─── Provided records ───

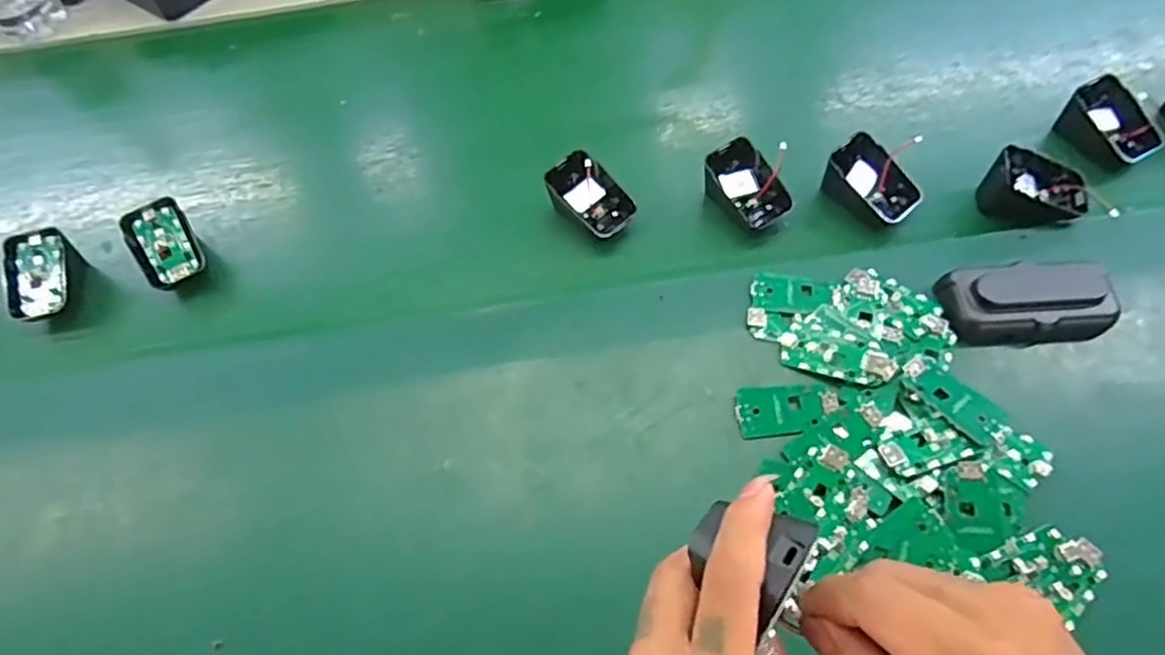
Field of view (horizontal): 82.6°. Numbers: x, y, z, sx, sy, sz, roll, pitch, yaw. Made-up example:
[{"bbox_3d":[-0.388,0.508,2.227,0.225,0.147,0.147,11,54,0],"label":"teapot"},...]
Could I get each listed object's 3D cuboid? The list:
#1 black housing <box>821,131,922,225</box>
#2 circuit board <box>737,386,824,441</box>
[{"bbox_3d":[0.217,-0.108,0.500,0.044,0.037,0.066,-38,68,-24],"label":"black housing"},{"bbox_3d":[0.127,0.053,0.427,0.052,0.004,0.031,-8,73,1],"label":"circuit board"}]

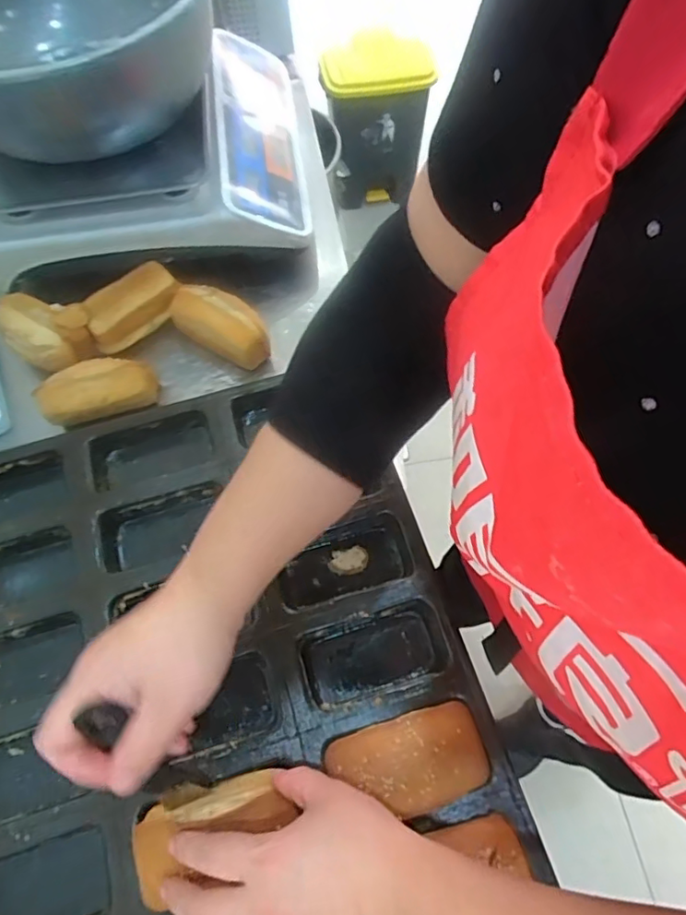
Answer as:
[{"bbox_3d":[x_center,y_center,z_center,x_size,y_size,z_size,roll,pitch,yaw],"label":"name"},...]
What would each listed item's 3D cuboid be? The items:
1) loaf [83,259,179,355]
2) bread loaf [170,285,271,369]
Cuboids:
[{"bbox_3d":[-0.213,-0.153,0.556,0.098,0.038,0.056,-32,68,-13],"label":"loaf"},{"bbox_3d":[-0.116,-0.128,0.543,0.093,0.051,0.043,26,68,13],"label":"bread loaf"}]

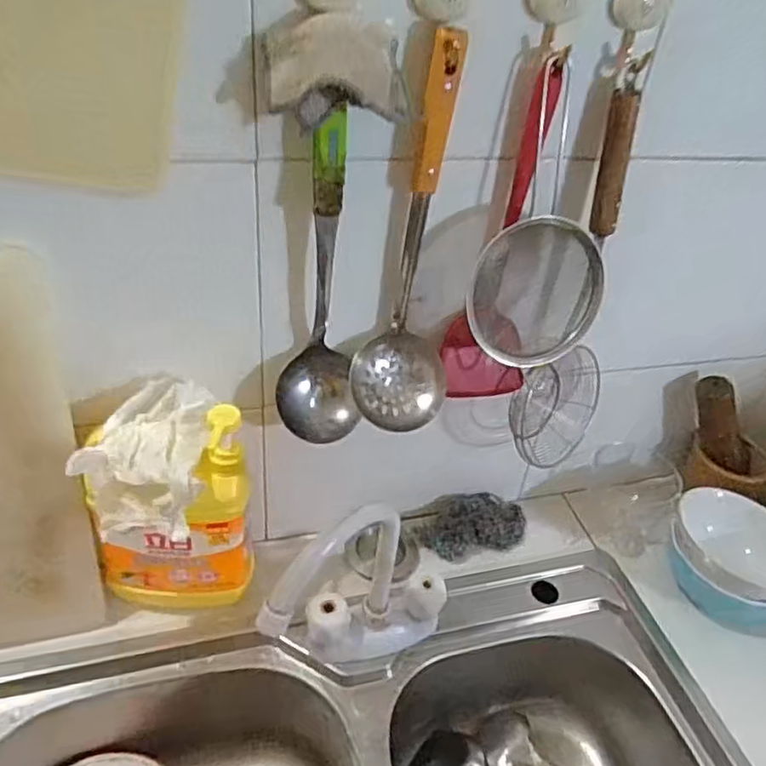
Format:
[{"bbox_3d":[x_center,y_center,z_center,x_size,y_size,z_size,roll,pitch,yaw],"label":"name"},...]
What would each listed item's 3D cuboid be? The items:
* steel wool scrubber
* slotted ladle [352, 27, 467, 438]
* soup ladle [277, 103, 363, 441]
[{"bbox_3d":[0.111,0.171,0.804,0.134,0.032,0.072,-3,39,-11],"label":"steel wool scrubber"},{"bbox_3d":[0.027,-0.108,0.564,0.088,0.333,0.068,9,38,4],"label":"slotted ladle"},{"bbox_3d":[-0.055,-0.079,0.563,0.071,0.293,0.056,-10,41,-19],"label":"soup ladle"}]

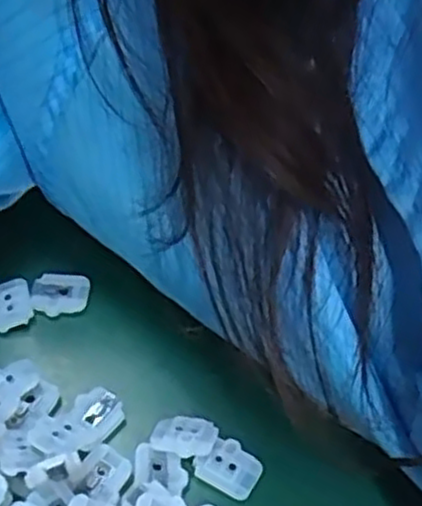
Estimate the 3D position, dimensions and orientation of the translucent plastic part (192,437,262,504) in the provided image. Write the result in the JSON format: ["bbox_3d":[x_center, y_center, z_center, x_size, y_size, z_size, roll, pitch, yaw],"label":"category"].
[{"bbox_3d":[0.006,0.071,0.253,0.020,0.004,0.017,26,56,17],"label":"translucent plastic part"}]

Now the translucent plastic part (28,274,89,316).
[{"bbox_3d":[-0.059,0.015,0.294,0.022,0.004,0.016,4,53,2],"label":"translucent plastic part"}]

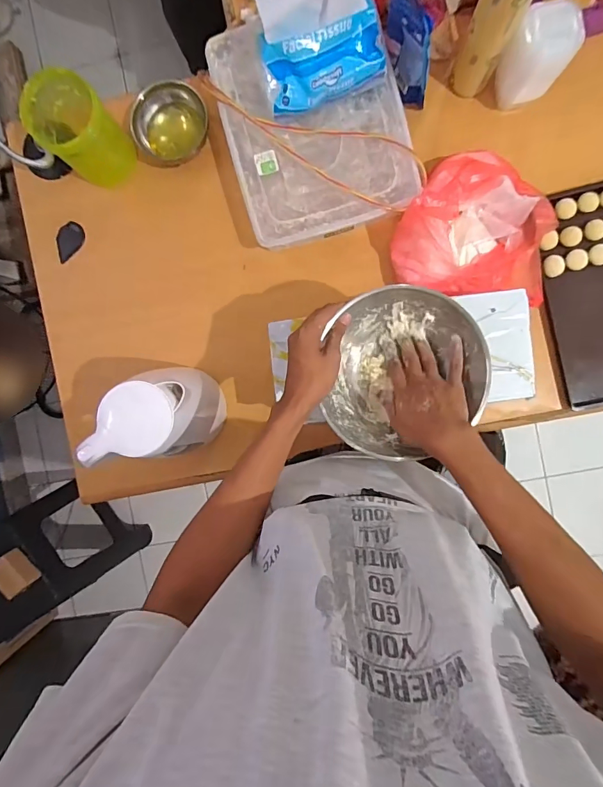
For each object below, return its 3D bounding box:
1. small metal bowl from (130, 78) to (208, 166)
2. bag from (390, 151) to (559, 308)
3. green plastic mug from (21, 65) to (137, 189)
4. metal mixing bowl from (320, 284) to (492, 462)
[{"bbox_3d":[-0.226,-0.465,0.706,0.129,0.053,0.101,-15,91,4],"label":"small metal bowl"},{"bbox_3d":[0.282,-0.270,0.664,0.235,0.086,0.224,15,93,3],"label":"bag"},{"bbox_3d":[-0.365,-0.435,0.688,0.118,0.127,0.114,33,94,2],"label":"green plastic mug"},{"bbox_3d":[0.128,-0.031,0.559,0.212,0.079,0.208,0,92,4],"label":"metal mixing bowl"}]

───

**Prompt**
Without the pictures, return each entry exactly as given.

**Solution to this task**
Field of view (horizontal): 82.6°. Numbers: x, y, z, sx, sy, sz, roll, pitch, yaw. Made-up example:
[{"bbox_3d":[-0.388,0.508,2.227,0.225,0.147,0.147,11,54,0],"label":"teapot"},...]
Could I get each listed object's 3D cuboid? The list:
#1 black housing <box>821,131,922,225</box>
#2 circuit board <box>737,386,824,441</box>
[{"bbox_3d":[0.217,-0.108,0.500,0.044,0.037,0.066,-38,68,-24],"label":"black housing"},{"bbox_3d":[0.127,0.053,0.427,0.052,0.004,0.031,-8,73,1],"label":"circuit board"}]

Answer as:
[{"bbox_3d":[x_center,y_center,z_center,x_size,y_size,z_size,roll,pitch,yaw],"label":"name"},...]
What would each listed item's 3D cuboid be? The items:
1) loaf [83,259,179,355]
2) bread loaf [170,285,271,369]
Cuboids:
[{"bbox_3d":[-0.213,-0.153,0.556,0.098,0.038,0.056,-32,68,-13],"label":"loaf"},{"bbox_3d":[-0.116,-0.128,0.543,0.093,0.051,0.043,26,68,13],"label":"bread loaf"}]

Format:
[{"bbox_3d":[x_center,y_center,z_center,x_size,y_size,z_size,roll,pitch,yaw],"label":"name"},...]
What would each listed item's 3D cuboid be? The items:
* steel wool scrubber
* slotted ladle [352, 27, 467, 438]
* soup ladle [277, 103, 363, 441]
[{"bbox_3d":[0.111,0.171,0.804,0.134,0.032,0.072,-3,39,-11],"label":"steel wool scrubber"},{"bbox_3d":[0.027,-0.108,0.564,0.088,0.333,0.068,9,38,4],"label":"slotted ladle"},{"bbox_3d":[-0.055,-0.079,0.563,0.071,0.293,0.056,-10,41,-19],"label":"soup ladle"}]

Estimate the 3D position, dimensions and orientation of the translucent plastic part (192,437,262,504) in the provided image. Write the result in the JSON format: ["bbox_3d":[x_center, y_center, z_center, x_size, y_size, z_size, roll, pitch, yaw],"label":"category"].
[{"bbox_3d":[0.006,0.071,0.253,0.020,0.004,0.017,26,56,17],"label":"translucent plastic part"}]

Now the translucent plastic part (28,274,89,316).
[{"bbox_3d":[-0.059,0.015,0.294,0.022,0.004,0.016,4,53,2],"label":"translucent plastic part"}]

For each object below, return its 3D bounding box:
1. small metal bowl from (130, 78) to (208, 166)
2. bag from (390, 151) to (559, 308)
3. green plastic mug from (21, 65) to (137, 189)
4. metal mixing bowl from (320, 284) to (492, 462)
[{"bbox_3d":[-0.226,-0.465,0.706,0.129,0.053,0.101,-15,91,4],"label":"small metal bowl"},{"bbox_3d":[0.282,-0.270,0.664,0.235,0.086,0.224,15,93,3],"label":"bag"},{"bbox_3d":[-0.365,-0.435,0.688,0.118,0.127,0.114,33,94,2],"label":"green plastic mug"},{"bbox_3d":[0.128,-0.031,0.559,0.212,0.079,0.208,0,92,4],"label":"metal mixing bowl"}]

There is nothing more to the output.